Schädling verseucht Handys: SMS-Trojaner treibt Telefonrechnung

Schädling verseucht Handys
SMS-Trojaner treibt Telefonrechnung

hiz DÜSSELDORF. Die Virenjäger von McAfee und den Kaspersky Labs haben einen Handytrojaner entdeckt, der die Telefonrechnung des Anwenders extrem in die Höhe treiben kann. Derzeit kursiert allerdings nur eine Variante, die in russischen Mobilfunknetzen aktiv ist.

Der Trojaner J2ME/RedBrowser.A oder Trojan-SMS.J2ME.RedBrowser.a wird, als Java Applet getarnt, massenhaft via SMS-Link an Nutzer von Premiumdiensten verschickt. Er versucht die betroffenen Mobile-Anwender zum Aufruf von WAP-Internet-Seiten zu verleiten. Zielscheibe von Redbrowser.a sind aktuell Kunden der größten russischen Mobilfunkanbieter MTS, Beeline und Megafon. Die unbemerkt verschickten SMS schlagen mit jeweils drei bis fünf Euro zu Buche. Das stellt der Betroffene allerdings erst mit der Telefonrechnung des darauf folgenden Monats fest.

Bedroht sind nach den bisher vorliegenden Erkenntnissen die mobilen Geräte vom Typ Nokia 6681 (Symbian OS v8.0a; Series 60 2nd Edition, Feature Pack 2/Firmware 3.10.6), Sony-Ericsson P900, W800i, Blackberry 8700c und Motorola V60.
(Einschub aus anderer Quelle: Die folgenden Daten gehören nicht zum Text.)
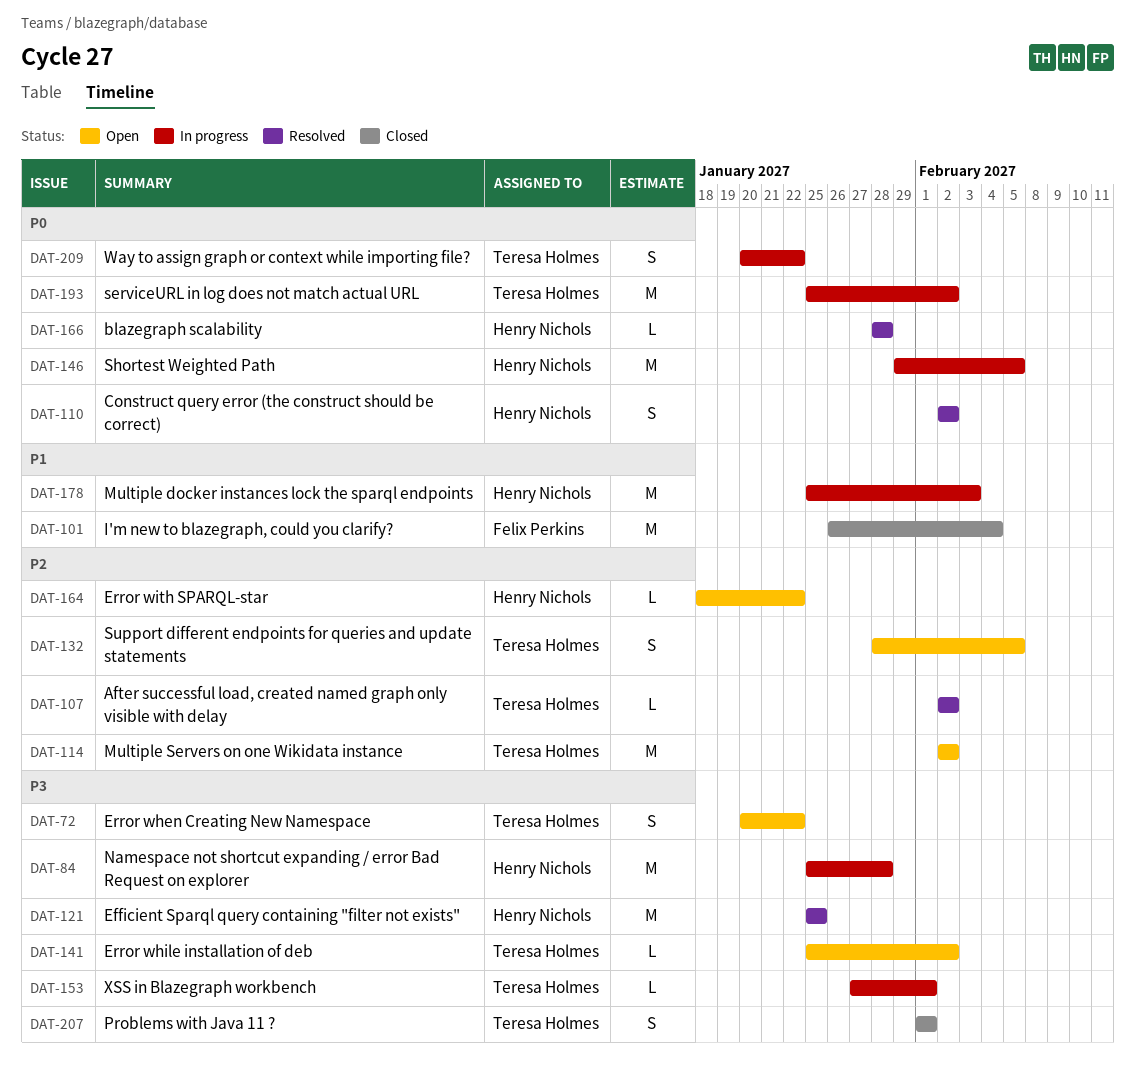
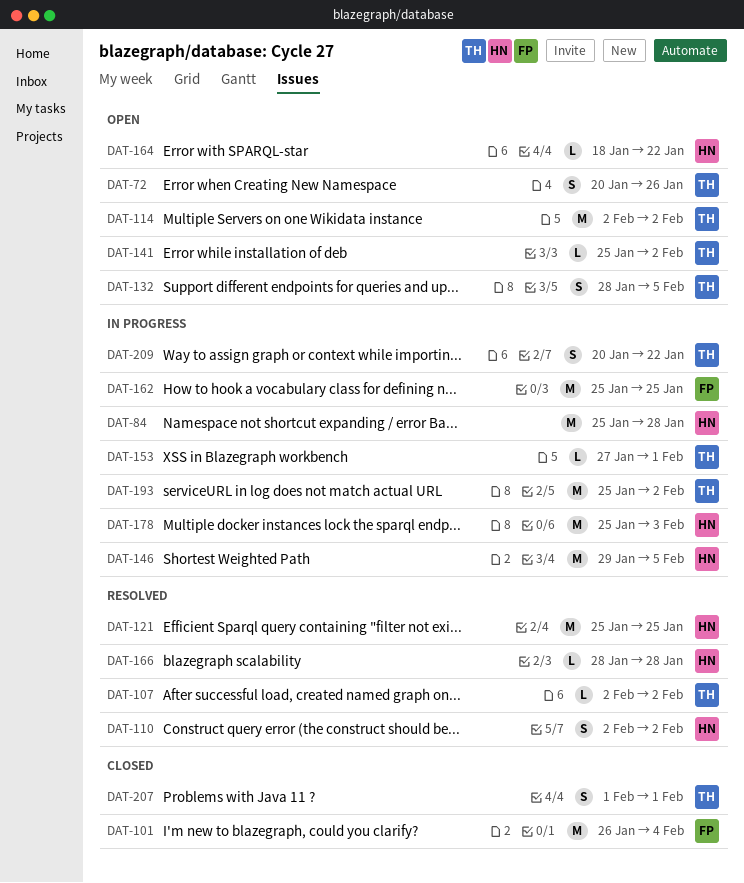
DAT-72, due: Jan 22 -> Jan 26
DAT-162: none -> present

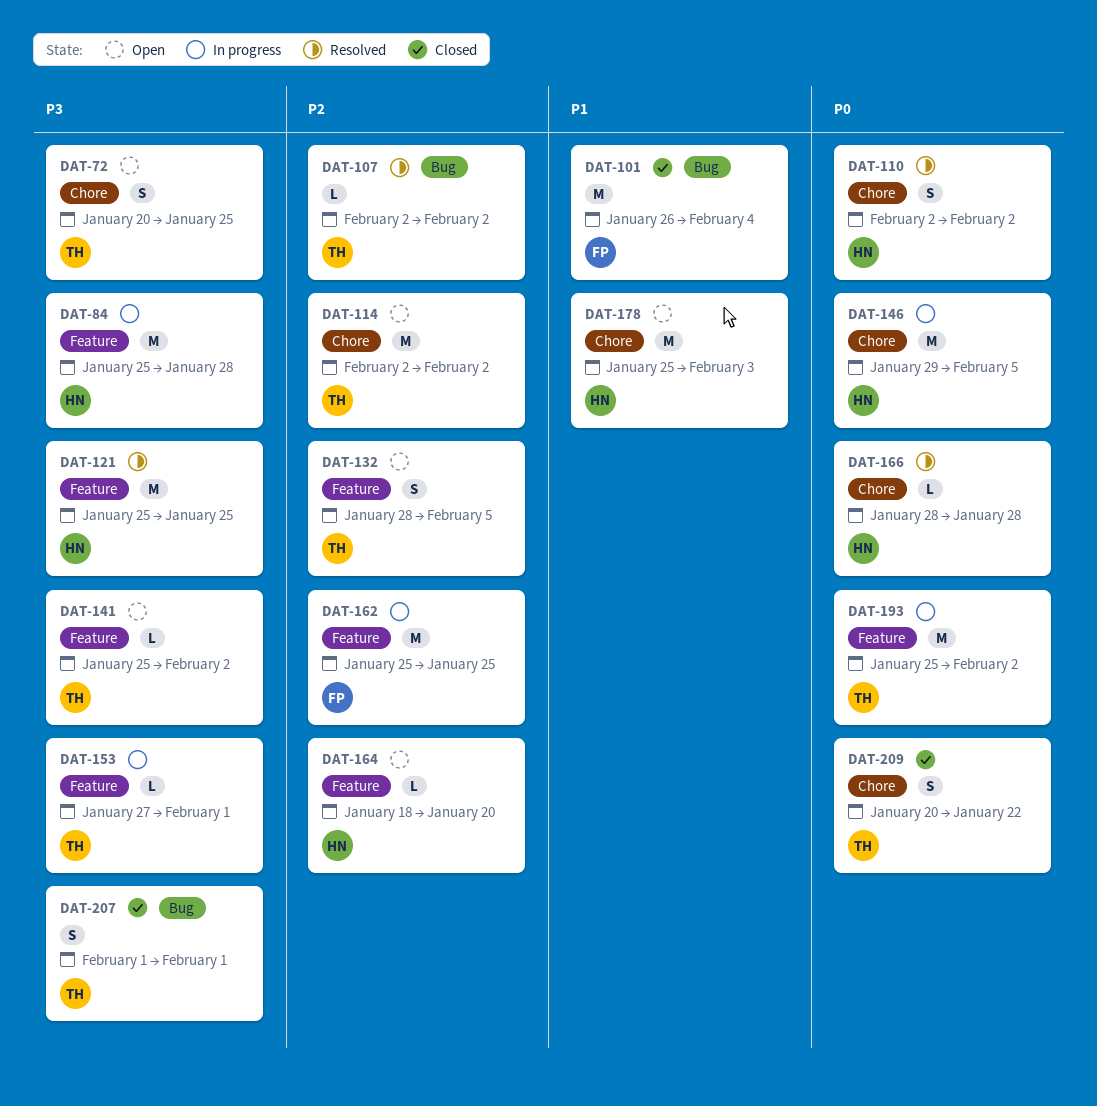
DAT-72, due: Jan 26 -> Jan 25
DAT-164, due: Jan 22 -> Jan 20
DAT-178, status: In progress -> Open
DAT-209, status: In progress -> Closed

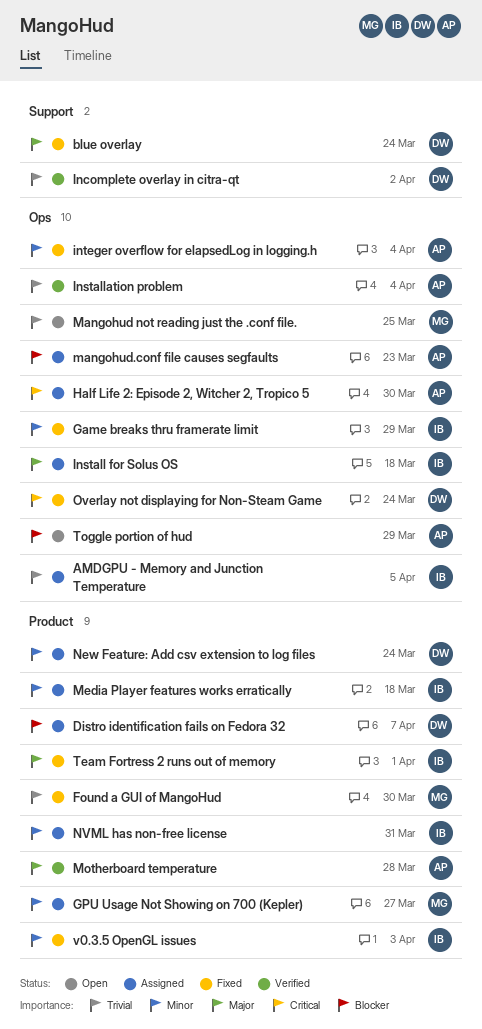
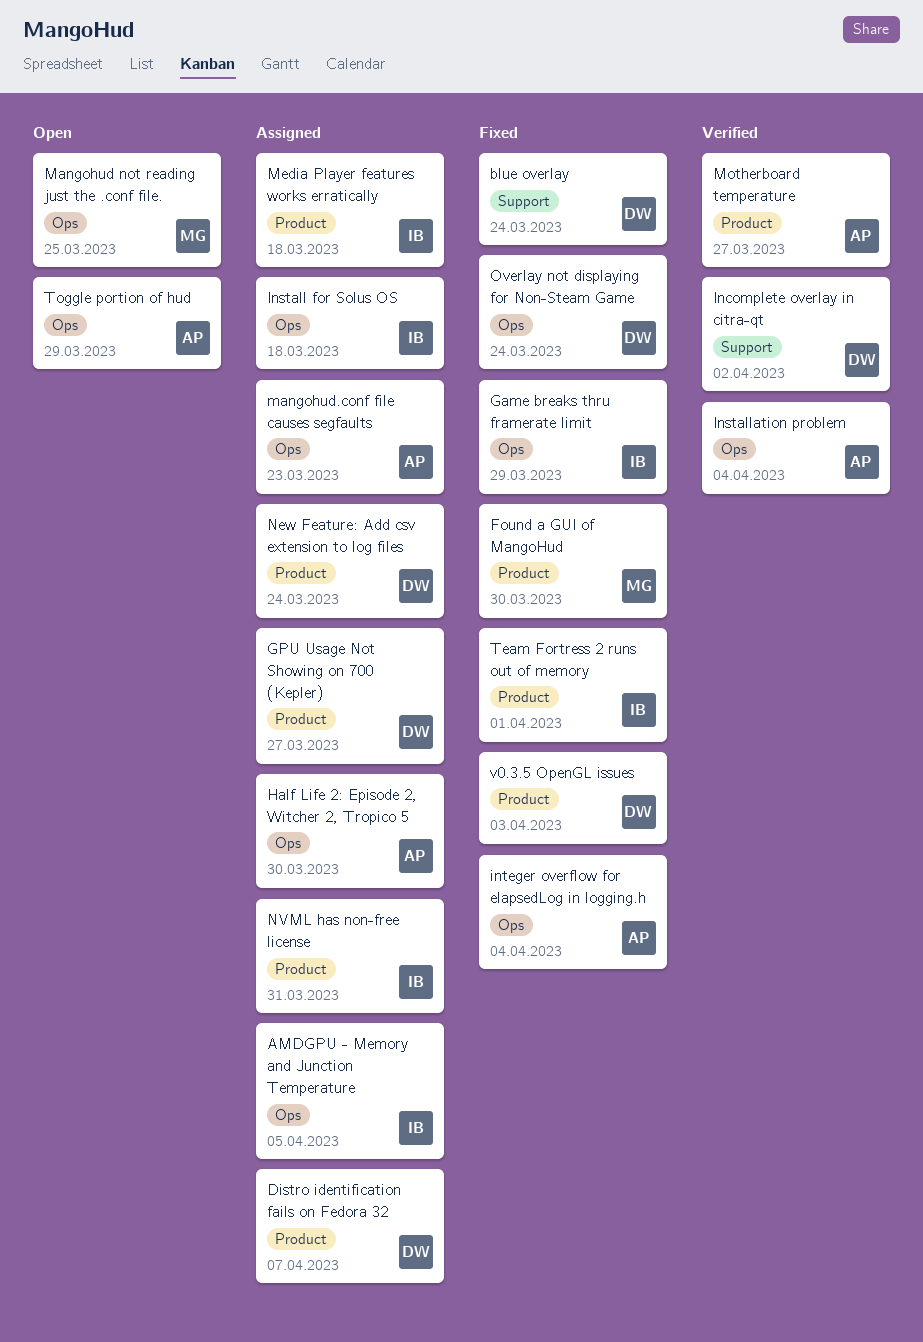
GPU Usage Not Showing on 700 (Kepler), owner: MG -> DW
Motherboard temperature, due: Mar 28 -> Mar 27
v0.3.5 OpenGL issues, owner: IB -> DW

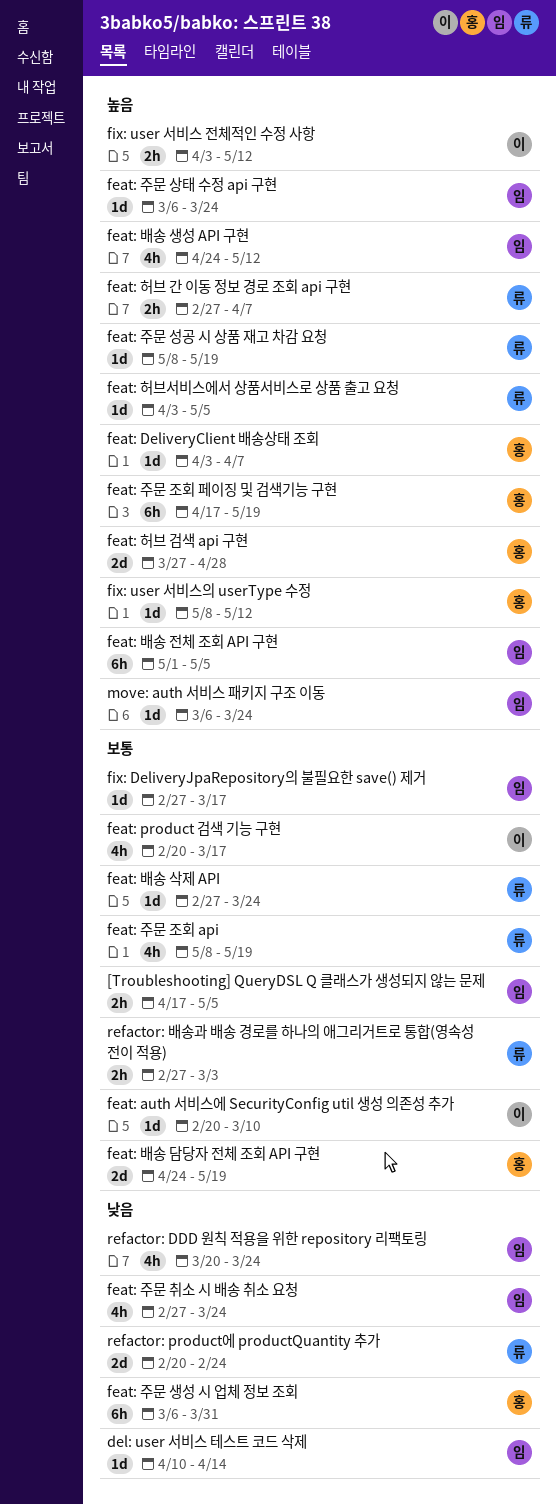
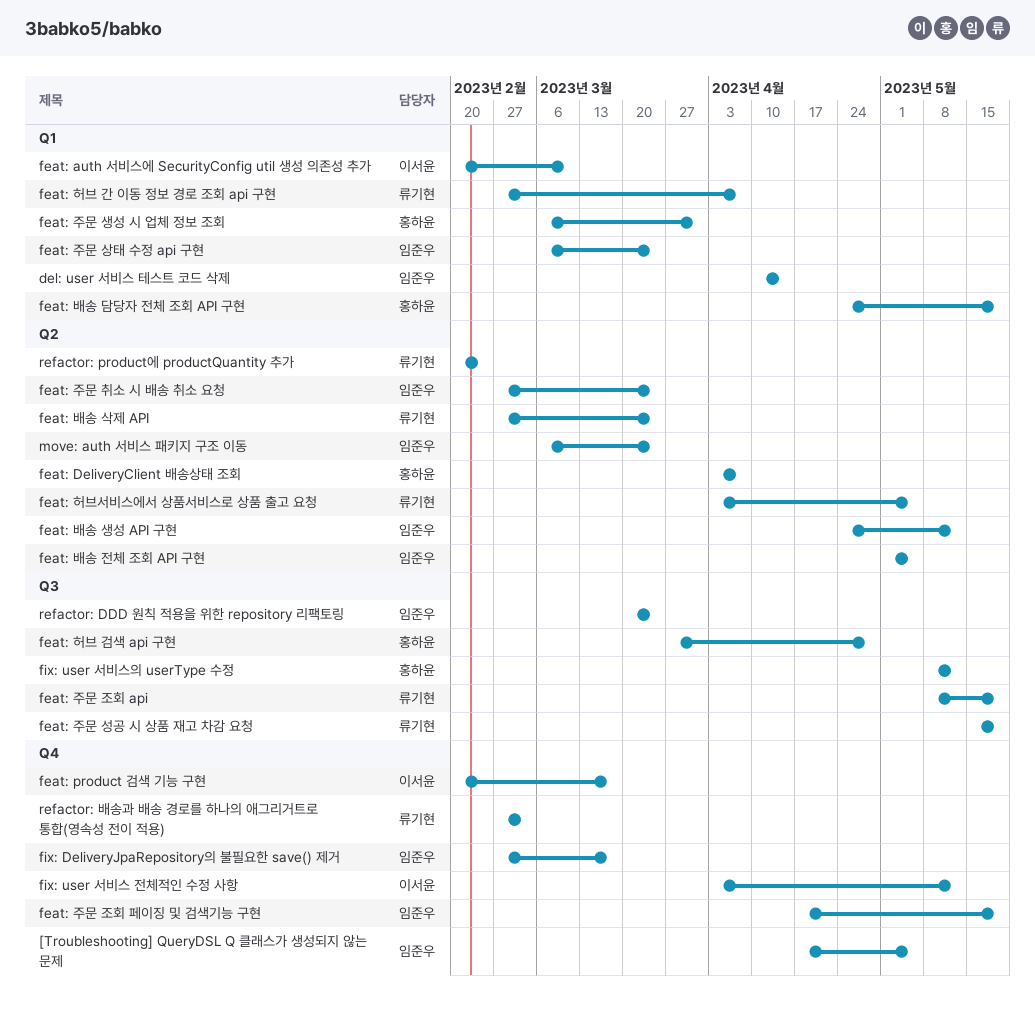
feat: 주문 성공 시 상품 재고 차감 요청, start: May 8 -> May 15
feat: 주문 조회 페이징 및 검색기능 구현, owner: 홍하윤 -> 임준우

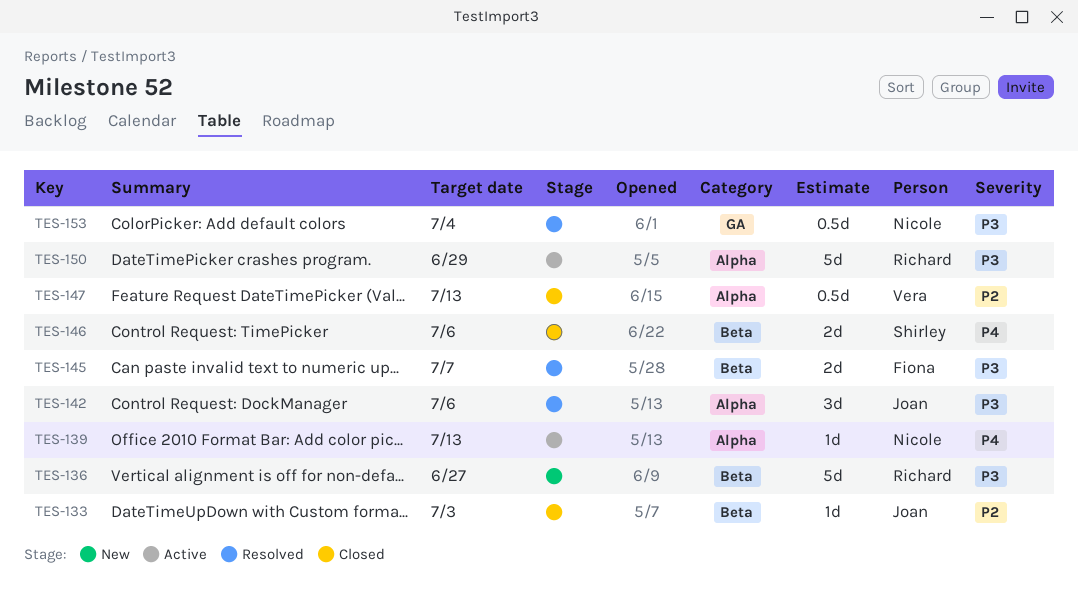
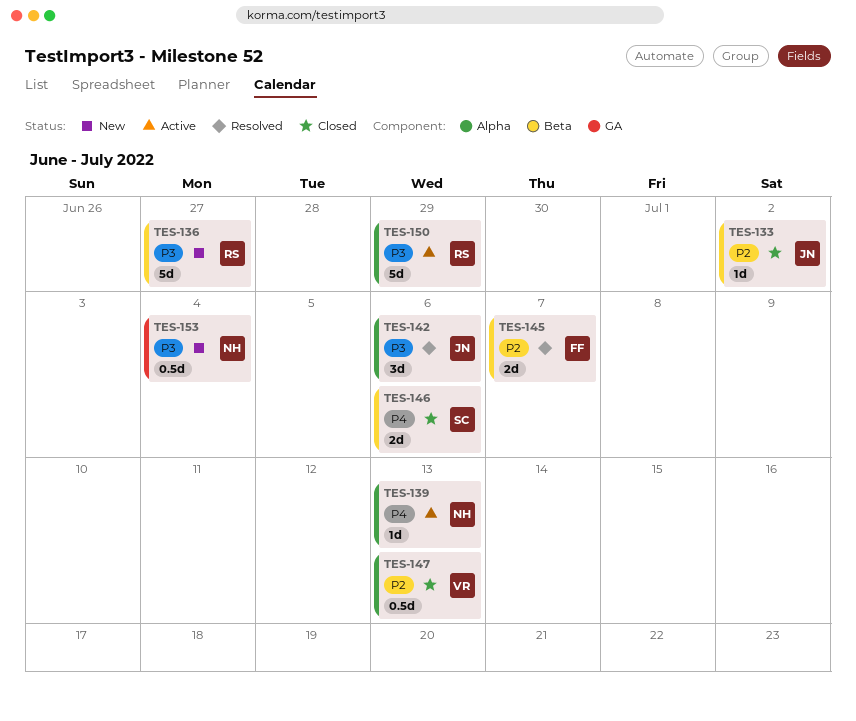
TES-133, due: Jul 3 -> Jul 2
TES-145, priority: P3 -> P2
TES-153, status: Resolved -> New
Redbrowser ist eine Java-Applikation im JAR-Format. Die Datei hat eine Größe von 54 482 Byte und kann den Namen "redbrowser.jar" tragen. Zu Verbreitung nutzt der der Trojaner die „klassischen“ Übermittlungswege via Internet, Bluetooth-Anbindung oder direkt von einem PC aus. Die Experten attestieren der neuen Malware einen hohen Grad an krimineller Energie trotz bisher nicht festgestellter materieller Schäden. Obwohl der Virus derzeit nur in russischen Netzen aktiv sein kann, sehen die Fachleute zukünftige Bedrohungen durch die Möglichkeiten, die Java-Applikationen auf intelligenten Telefonen haben. Die Experten rufen alle Mobiltelefon-Kunden auf, umsichtig zu handeln und keine unbekannten Anwendungen und Programme aus dem Internet herunterzuladen.